Quando assistimos a um jogo de Copa do Mundo ou mesmo qualquer outra modalidade esportiva, além do narrador há sempre alguém que faz comentários do que está acontecendo no esporte praticado. E é de se notar que as avaliações geralmente são de pessoas que já atuaram no esporte e que então colocam-se em posição de quem pode falar com propriedade ou conhecimento de causa – e os comentários são até muitas vezes pertinentes e coerentes com o que está acontecendo no momento da prática do esporte. Mas também acontece que muitas outras vezes os comentários são exagerados, infundados e não verdadeiros, é resultado mais de uma emoção do que de uma razão; chega dar a impressão que o comentarista nunca esteve no lugar do atleta. Em um mesmo jogo de futebol, por exemplo, um jogador pode ser ridicularizado quando erra um passe ou mesmo ser colocado em posição de estrela quando faz o gol. Parece que muitos ex-atletas que hoje são comentaristas se sentem confortáveis em apenas apontar ou avaliar irregularidades que eles mesmos não podiam evitar quando atuavam em um jogo de futebol.

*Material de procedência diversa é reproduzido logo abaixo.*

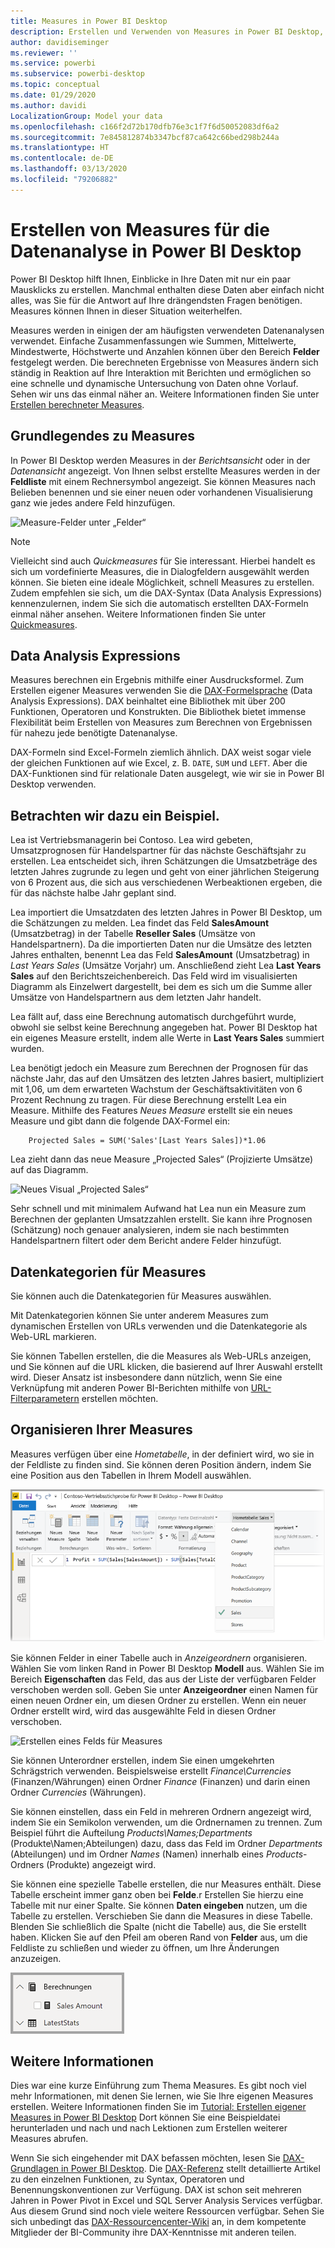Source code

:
 ```yaml
---
title: Measures in Power BI Desktop
description: Erstellen und Verwenden von Measures in Power BI Desktop, einschließlich Quickmeasures und DAX-Syntax
author: davidiseminger
ms.reviewer: ''
ms.service: powerbi
ms.subservice: powerbi-desktop
ms.topic: conceptual
ms.date: 01/29/2020
ms.author: davidi
LocalizationGroup: Model your data
ms.openlocfilehash: c166f2d72b170dfb76e3c1f7f6d50052083df6a2
ms.sourcegitcommit: 7e845812874b3347bcf87ca642c66bed298b244a
ms.translationtype: HT
ms.contentlocale: de-DE
ms.lasthandoff: 03/13/2020
ms.locfileid: "79206882"
---
```

# <a name="create-measures-for-data-analysis-in-power-bi-desktop"></a>Erstellen von Measures für die Datenanalyse in Power BI Desktop

Power BI Desktop hilft Ihnen, Einblicke in Ihre Daten mit nur ein paar Mausklicks zu erstellen. Manchmal enthalten diese Daten aber einfach nicht alles, was Sie für die Antwort auf Ihre drängendsten Fragen benötigen. Measures können Ihnen in dieser Situation weiterhelfen.

Measures werden in einigen der am häufigsten verwendeten Datenanalysen verwendet. Einfache Zusammenfassungen wie Summen, Mittelwerte, Mindestwerte, Höchstwerte und Anzahlen können über den Bereich **Felder** festgelegt werden. Die berechneten Ergebnisse von Measures ändern sich ständig in Reaktion auf Ihre Interaktion mit Berichten und ermöglichen so eine schnelle und dynamische Untersuchung von Daten ohne Vorlauf. Sehen wir uns das einmal näher an. Weitere Informationen finden Sie unter [Erstellen berechneter Measures](/learn/modules/model-data-power-bi/4b-create-calculated-measures).

## <a name="understanding-measures"></a>Grundlegendes zu Measures

In Power BI Desktop werden Measures in der *Berichtsansicht* oder in der *Datenansicht* angezeigt. Von Ihnen selbst erstellte Measures werden in der **Feldliste** mit einem Rechnersymbol angezeigt. Sie können Measures nach Belieben benennen und sie einer neuen oder vorhandenen Visualisierung ganz wie jedes andere Feld hinzufügen.

![Measure-Felder unter „Felder“](media/desktop-measures/measuresinpbid_measinfieldlist.png)

> [!NOTE]
> Vielleicht sind auch *Quickmeasures* für Sie interessant. Hierbei handelt es sich um vordefinierte Measures, die in Dialogfeldern ausgewählt werden können. Sie bieten eine ideale Möglichkeit, schnell Measures zu erstellen. Zudem empfehlen sie sich, um die DAX-Syntax (Data Analysis Expressions) kennenzulernen, indem Sie sich die automatisch erstellten DAX-Formeln einmal näher ansehen. Weitere Informationen finden Sie unter [Quickmeasures](desktop-quick-measures.md).
> 
> 

## <a name="data-analysis-expressions"></a>Data Analysis Expressions

Measures berechnen ein Ergebnis mithilfe einer Ausdrucksformel. Zum Erstellen eigener Measures verwenden Sie die [DAX-Formelsprache](/dax/) (Data Analysis Expressions). DAX beinhaltet eine Bibliothek mit über 200 Funktionen, Operatoren und Konstrukten. Die Bibliothek bietet immense Flexibilität beim Erstellen von Measures zum Berechnen von Ergebnissen für nahezu jede benötigte Datenanalyse.

DAX-Formeln sind Excel-Formeln ziemlich ähnlich. DAX weist sogar viele der gleichen Funktionen auf wie Excel, z. B. `DATE`, `SUM` und `LEFT`. Aber die DAX-Funktionen sind für relationale Daten ausgelegt, wie wir sie in Power BI Desktop verwenden.

## <a name="lets-look-at-an-example"></a>Betrachten wir dazu ein Beispiel.

Lea ist Vertriebsmanagerin bei Contoso. Lea wird gebeten, Umsatzprognosen für Handelspartner für das nächste Geschäftsjahr zu erstellen. Lea entscheidet sich, ihren Schätzungen die Umsatzbeträge des letzten Jahres zugrunde zu legen und geht von einer jährlichen Steigerung von 6 Prozent aus, die sich aus verschiedenen Werbeaktionen ergeben, die für das nächste halbe Jahr geplant sind.

Lea importiert die Umsatzdaten des letzten Jahres in Power BI Desktop, um die Schätzungen zu melden. Lea findet das Feld **SalesAmount** (Umsatzbetrag) in der Tabelle **Reseller Sales** (Umsätze von Handelspartnern). Da die importierten Daten nur die Umsätze des letzten Jahres enthalten, benennt Lea das Feld **SalesAmount** (Umsatzbetrag) in *Last Years Sales* (Umsätze Vorjahr) um. Anschließend zieht Lea **Last Years Sales** auf den Berichtszeichenbereich. Das Feld wird im visualisierten Diagramm als Einzelwert dargestellt, bei dem es sich um die Summe aller Umsätze von Handelspartnern aus dem letzten Jahr handelt.

Lea fällt auf, dass eine Berechnung automatisch durchgeführt wurde, obwohl sie selbst keine Berechnung angegeben hat. Power BI Desktop hat ein eigenes Measure erstellt, indem alle Werte in **Last Years Sales** summiert wurden.

Lea benötigt jedoch ein Measure zum Berechnen der Prognosen für das nächste Jahr, das auf den Umsätzen des letzten Jahres basiert, multipliziert mit 1,06, um dem erwarteten Wachstum der Geschäftsaktivitäten von 6 Prozent Rechnung zu tragen. Für diese Berechnung erstellt Lea ein Measure. Mithilfe des Features *Neues Measure* erstellt sie ein neues Measure und gibt dann die folgende DAX-Formel ein:

```dax
    Projected Sales = SUM('Sales'[Last Years Sales])*1.06
```

Lea zieht dann das neue Measure „Projected Sales“ (Projizierte Umsätze) auf das Diagramm.

![Neues Visual „Projected Sales“](media/desktop-measures/measuresinpbid_lastyearsales.png)

Sehr schnell und mit minimalem Aufwand hat Lea nun ein Measure zum Berechnen der geplanten Umsatzzahlen erstellt. Sie kann ihre Prognosen (Schätzung) noch genauer analysieren, indem sie nach bestimmten Handelspartnern filtert oder dem Bericht andere Felder hinzufügt.

## <a name="data-categories-for-measures"></a>Datenkategorien für Measures

Sie können auch die Datenkategorien für Measures auswählen.

Mit Datenkategorien können Sie unter anderem Measures zum dynamischen Erstellen von URLs verwenden und die Datenkategorie als Web-URL markieren.

Sie können Tabellen erstellen, die die Measures als Web-URLs anzeigen, und Sie können auf die URL klicken, die basierend auf Ihrer Auswahl erstellt wird. Dieser Ansatz ist insbesondere dann nützlich, wenn Sie eine Verknüpfung mit anderen Power BI-Berichten mithilfe von [URL-Filterparametern](service-url-filters.md) erstellen möchten.

## <a name="organizing-your-measures"></a>Organisieren Ihrer Measures

Measures verfügen über eine *Hometabelle*, in der definiert wird, wo sie in der Feldliste zu finden sind. Sie können deren Position ändern, indem Sie eine Position aus den Tabellen in Ihrem Modell auswählen.

![Auswählen einer Tabelle für Ihr Measure](media/desktop-measures/measures-03.png)

Sie können Felder in einer Tabelle auch in *Anzeigeordnern* organisieren. Wählen Sie vom linken Rand in Power BI Desktop **Modell** aus. Wählen Sie im Bereich **Eigenschaften** das Feld, das aus der Liste der verfügbaren Felder verschoben werden soll. Geben Sie unter **Anzeigeordner** einen Namen für einen neuen Ordner ein, um diesen Ordner zu erstellen. Wenn ein neuer Ordner erstellt wird, wird das ausgewählte Feld in diesen Ordner verschoben.

![Erstellen eines Felds für Measures](media/desktop-measures/measures-04.gif)

Sie können Unterordner erstellen, indem Sie einen umgekehrten Schrägstrich verwenden. Beispielsweise erstellt *Finance\Currencies* (Finanzen/Währungen) einen Ordner *Finance* (Finanzen) und darin einen Ordner *Currencies* (Währungen).

Sie können einstellen, dass ein Feld in mehreren Ordnern angezeigt wird, indem Sie ein Semikolon verwenden, um die Ordnernamen zu trennen. Zum Beispiel führt die Aufteilung *Products\Names;Departments* (Produkte\Namen;Abteilungen) dazu, dass das Feld im Ordner *Departments* (Abteilungen) und im Ordner *Names* (Namen) innerhalb eines *Products*-Ordners (Produkte) angezeigt wird.

Sie können eine spezielle Tabelle erstellen, die nur Measures enthält. Diese Tabelle erscheint immer ganz oben bei **Felde**.r Erstellen Sie hierzu eine Tabelle mit nur einer Spalte. Sie können **Daten eingeben** nutzen, um die Tabelle zu erstellen. Verschieben Sie dann die Measures in diese Tabelle. Blenden Sie schließlich die Spalte (nicht die Tabelle) aus, die Sie erstellt haben. Klicken Sie auf den Pfeil am oberen Rand von **Felder** aus, um die Feldliste zu schließen und wieder zu öffnen, um Ihre Änderungen anzuzeigen.

![Organisieren von Measures und diese oben in der Feldliste beibehalten](media/desktop-measures/measures-05.png)

## <a name="learn-more"></a>Weitere Informationen

Dies war eine kurze Einführung zum Thema Measures. Es gibt noch viel mehr Informationen, mit denen Sie lernen, wie Sie Ihre eigenen Measures erstellen. Weitere Informationen finden Sie im [Tutorial: Erstellen eigener Measures in Power BI Desktop](desktop-tutorial-create-measures.md) Dort können Sie eine Beispieldatei herunterladen und nach und nach Lektionen zum Erstellen weiterer Measures abrufen.  

Wenn Sie sich eingehender mit DAX befassen möchten, lesen Sie [DAX-Grundlagen in Power BI Desktop](desktop-quickstart-learn-dax-basics.md). Die [DAX-Referenz](/dax/) stellt detaillierte Artikel zu den einzelnen Funktionen, zu Syntax, Operatoren und Benennungskonventionen zur Verfügung. DAX ist schon seit mehreren Jahren in Power Pivot in Excel und SQL Server Analysis Services verfügbar. Aus diesem Grund sind noch viele weitere Ressourcen verfügbar. Sehen Sie sich unbedingt das [DAX-Ressourcencenter-Wiki](https://social.technet.microsoft.com/wiki/contents/articles/1088.dax-resource-center.aspx) an, in dem kompetente Mitglieder der BI-Community ihre DAX-Kenntnisse mit anderen teilen.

Como pessoas, somos constantemente avaliados e também temos a facilidade de avaliar os outros. Provavelmente neste momento alguém deve estar avaliando a conduta de outra pessoa ou até imaginando porque o outro não pensa e se comporta do modo como eu acho correto. Alguém já disse: “Vemos os defeitos alheios panoramicamente; o difícil é vermos as nossas próprias falhas”. E isto é verdade – como é difícil o ser humano ter a capacidade de olhar para dentro de si e perceber como muitas vezes não têm sequer moral para corrigir os outros. Lamentavelmente muitos cristãos já foram machucados por não terem obtido um grau de perfeição que é tanto exigido, mas pouco praticado por quem os exige.
Dentro do conceito de igreja, obviamente que não é errado apontar correções para os outros e ajudar quando nota-se que alguém de fato pode ser mais bem orientado – e isto é bíblico e saudável – mas também é triste quando facilmente se identifica pessoas que buscam apenas sustentar ou só se sentem satisfeitos nutrindo o seu “eu” mostrando sempre ser superior aos outros. Paulo escreve à igreja de Filipos: “Não façam nada por competição e por desejo de receber elogios, mas por humildade, cada um considerando os outros superiores a si mesmo” (Fp 2.3).
Dentre vários personagens bíblicos, Neemias é um dos que mais nos ensina sobre a capacidade de valorizar pessoas. Com um conceituado emprego (copeiro do rei), deixa-o, sai de sua terra e aprecia Jerusalém com um aspecto nada animador: muros destruídos e muita gente desanimada. É provável que muitos de nós buscaríamos respostas que julgassem os moradores de Jerusalém como incapazes ou medrosos. Mas Neemias ganha todo o povo quando:
1. Mostra uma vida nas mãos de Deus;
2. Identifica-se como uma batalha de todos, inclusive dele.
3. Participa da obra.
Suas credenciais não eram a sua profissão anterior, posses ou a capacidade de saber mais do que os outros. Mas era conhecido como alguém que tem o Senhor muito perto: “O Deus dos céus é quem nos dará bom êxito” (Nm 2.20).
Quando assistir algum esporte, lembre-se de que você não está lá atuando. Pode-se até fazer algumas avaliações, no entanto não se esqueça que o atleta que está praticando determinado esporte já se esforçou muito para que atingisse tal posição. Quando for criticar o trabalho de alguém, pense qual foi a sua contribuição. Se for tentado a criticar pessoas, analise se dispõe do mesmo tempo e dedicação para falar sobre aspectos positivos dos outros.